Now…an experienced player did a great job of clueing me in on how to use the Norns’ bonds they can hold with the characters: get the players to answer honest questions via Look Into Their Heart and then act on it. Neat, I dig it. Kind of wish there were other RAW moves that allowed for Bond use (beyond help/hinder) and I’m contemplating custom bond-using moves, mostly to give the Norns more ways to spend them.
But what I hadn’t noticed is that NPCs can also have bonds on the PCs. Interesting! Very interesting. I mean it’s still the GM spending those bonds, but when Fura the Seiðkona, an NPC, looks into a PC’s heart with her bond, I assume the effect is basically the same, yeah? An honest answer from the player? That seems like it radically loosens up the bond economy for the GM. I assume also that whatever actions are taken on that information are taken by that NPC, so it’s a bit more constrained than, you know, reality itself conforming to your answers.
I assume, then, that NPCs can also give meaningful gifts and generate more bonds?
Which brings me to the possibility of the Norns themselves providing gifts to PCs? And gaining bonds with them? Kind of blows my mind but it seems neither RAW-illegal nor off-tone. So I think maybe Imma make that happen.
On the broader topic: I confess I get kind of a thrill when I discover mechanical implications like this. It’s almost “emergent” but it kind of isn’t either. It’s just a legal play that’s cool and doesn’t break the game. I feel like these sorts of discoveries are only available to me when I’m wearing my rules-evaluation hat. I know many players don’t actually own that hat.

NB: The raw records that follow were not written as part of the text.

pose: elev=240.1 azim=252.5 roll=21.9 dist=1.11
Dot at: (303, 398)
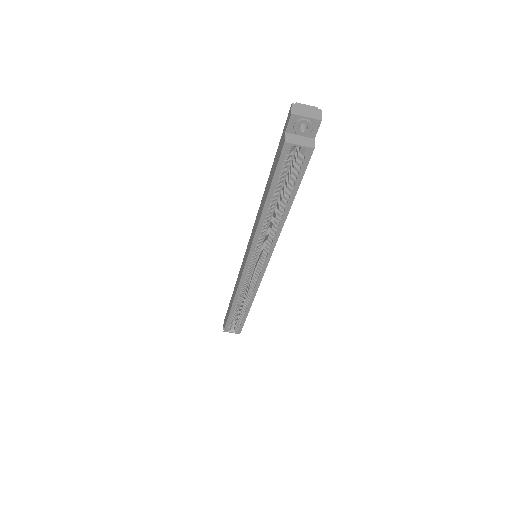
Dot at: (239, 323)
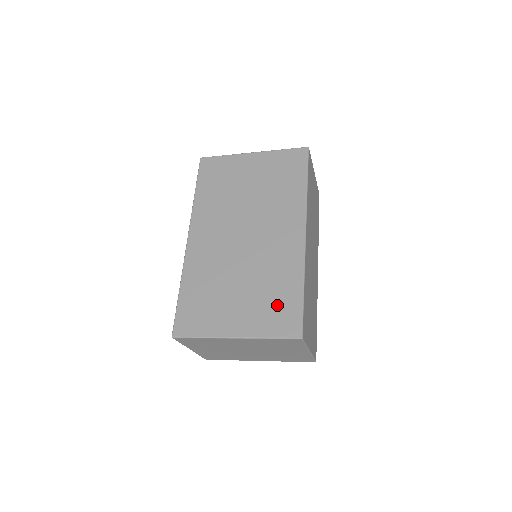
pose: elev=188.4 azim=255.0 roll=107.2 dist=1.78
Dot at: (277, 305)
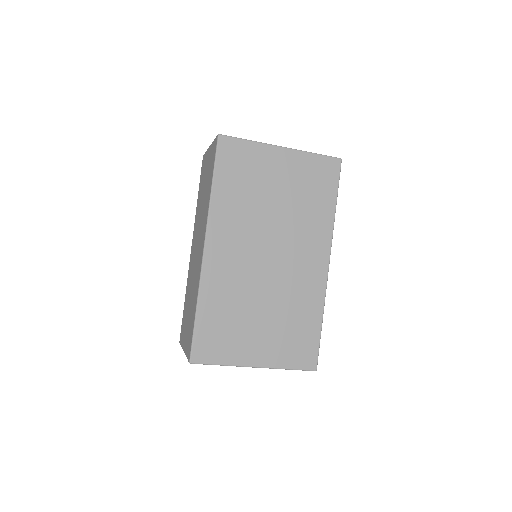
Dot at: (298, 338)
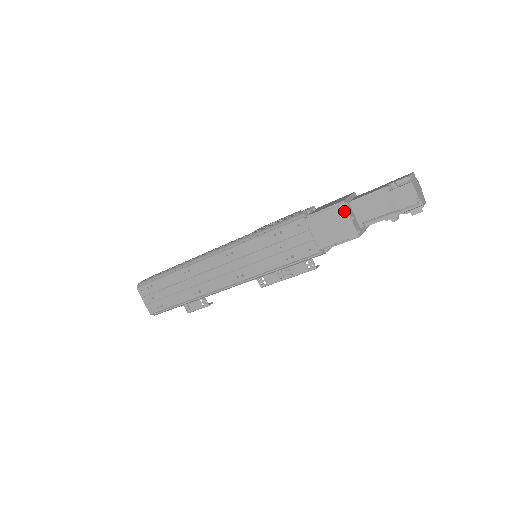
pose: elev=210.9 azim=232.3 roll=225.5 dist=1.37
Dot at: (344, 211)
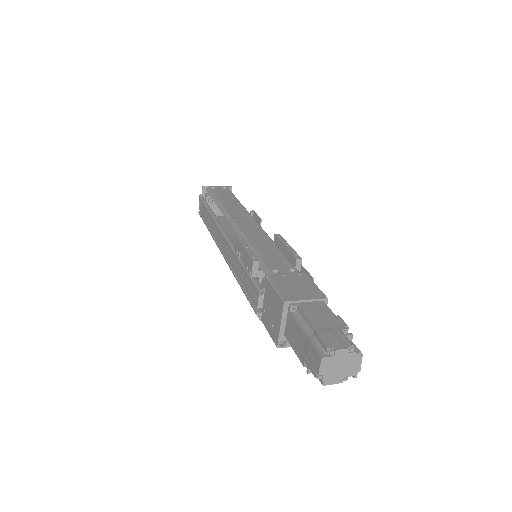
Dot at: (286, 345)
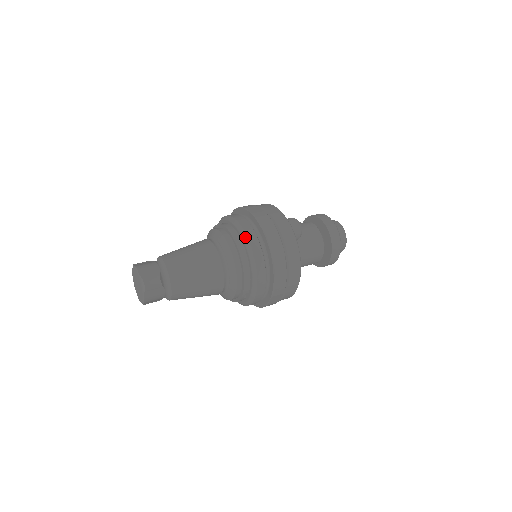
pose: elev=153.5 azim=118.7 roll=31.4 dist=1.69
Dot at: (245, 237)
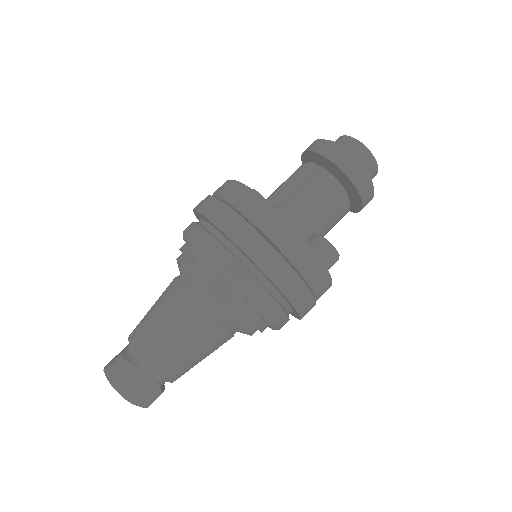
Dot at: (272, 324)
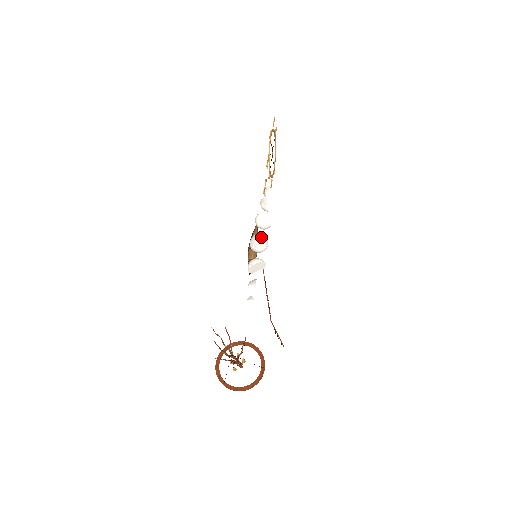
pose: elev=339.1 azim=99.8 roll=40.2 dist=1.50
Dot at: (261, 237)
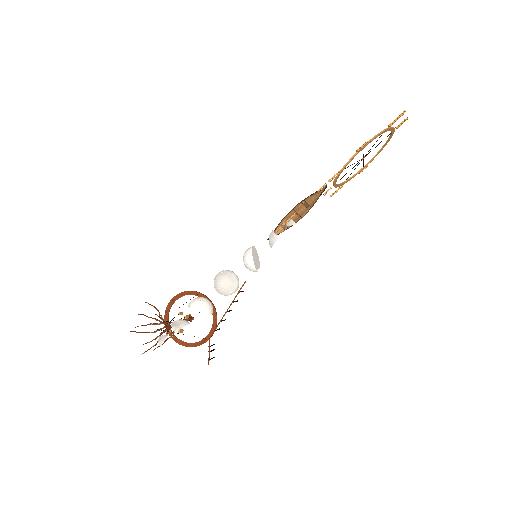
Dot at: (227, 283)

I know some of that thrill comes from the bad old days of tearing apart games to “beat” them. You know, piece together some set of powers in Exalted to achieve infinite attacks or something. So I’m constantly checking myself, too, for tonal okay-ness when I start thinking through rules implications. There’s always a kind of dark cloud hanging over the thrill. I guess that’s what they call a guilty pleasure.